» **Task to complete**: Return every line of the data below that includes the string "output".

── Working data ──

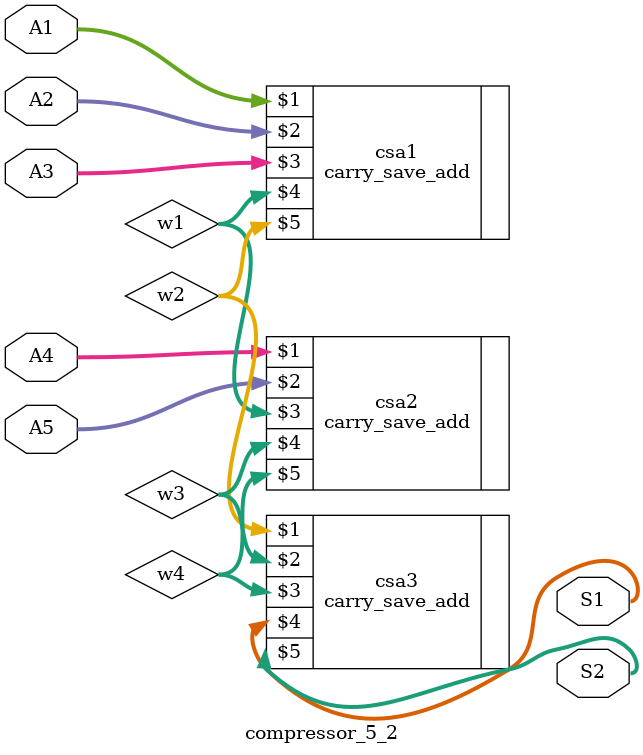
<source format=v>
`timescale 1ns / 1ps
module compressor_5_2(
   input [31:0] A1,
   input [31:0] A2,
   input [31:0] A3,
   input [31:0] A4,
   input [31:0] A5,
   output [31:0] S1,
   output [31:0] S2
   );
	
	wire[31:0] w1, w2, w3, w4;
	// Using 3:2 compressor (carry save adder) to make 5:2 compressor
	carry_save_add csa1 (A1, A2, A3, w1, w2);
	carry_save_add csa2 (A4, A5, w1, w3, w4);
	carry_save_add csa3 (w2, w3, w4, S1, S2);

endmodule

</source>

───
── Working data ──

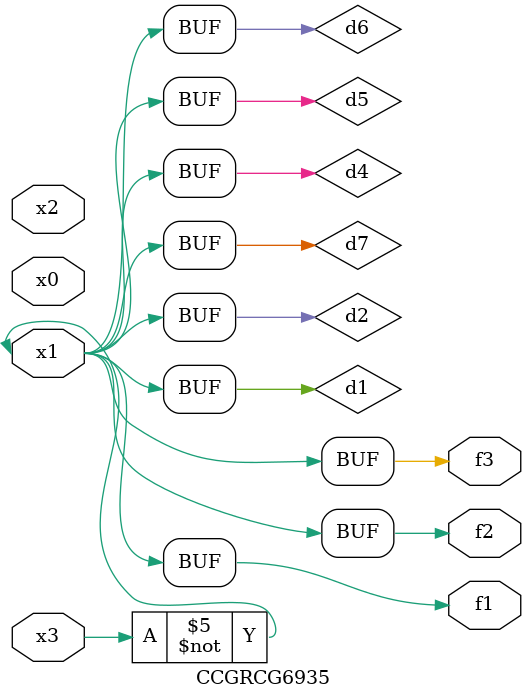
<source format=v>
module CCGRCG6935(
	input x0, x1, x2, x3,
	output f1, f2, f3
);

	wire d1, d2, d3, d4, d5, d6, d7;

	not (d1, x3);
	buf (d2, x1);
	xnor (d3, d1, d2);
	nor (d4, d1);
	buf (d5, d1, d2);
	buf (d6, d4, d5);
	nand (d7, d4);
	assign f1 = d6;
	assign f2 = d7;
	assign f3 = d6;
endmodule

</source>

───

» **Your solution**:
   output [31:0] S1,
   output [31:0] S2
	output f1, f2, f3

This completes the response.